AWE Limited (AWE) is an oil and gas producer with proven resources in Australia, Indonesia and New Zealand. Since May 2018, it has been a wholly owned subsidiary of Mitsui & Co., Ltd. (Japan) and has been delisted from the ASX.  Mitsui E&P Australia Pty Ltd and AWE Limited are now sister companies working under the single brand of Mitsui E&P Australia (MEPAU) to reflect the combined businesses.

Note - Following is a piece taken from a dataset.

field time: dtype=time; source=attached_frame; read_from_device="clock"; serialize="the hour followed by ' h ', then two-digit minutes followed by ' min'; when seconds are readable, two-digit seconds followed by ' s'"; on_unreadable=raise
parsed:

The company's assets currently include the BassGas project in Bass Strait, Tasmania, the Casino gas project in Otway Basin, Victoria, and onshore Perth Basin interests in Western Australia.

Corporate history
From January 2000 to November 2009, the official company name was Australia Worldwide Exploration Ltd.

In early 2001 AWE acquired 44.5% of the undeveloped Yolla field in Bass Strait.

In mid 2003, AWE acquired a 25% interest in VIC/P44. Transaction included the Casino gas field which was brought into production in  2006.

Tui Area, acquired in 2006,  started oil production on July 30, 2007. In December 2013 company purchased an additional 15% interest in the Tui area oil project.

In 2006 AWE opened an office in Indonesia to review exploration and potential development opportunities. AWE's first drill in the Bulu basin took place in early 2008. In early 2012, AWE  purchased a 100% interest and operatorship of two Indonesian Production Sharing Contracts:  Ande Ande Lumut (AAL) oil field and the Anambas gas.

In August 2008 company merged with ARC Energy gaining additional equity in the BassGas and Cliff Head projects.

AWE Limited (AWE) was created on 25 November 2009.

On Thursday (December 22, 2016), AWE Limited stated that the performance of Stage 1A of Waitsia gas project surpass pre-production expectations.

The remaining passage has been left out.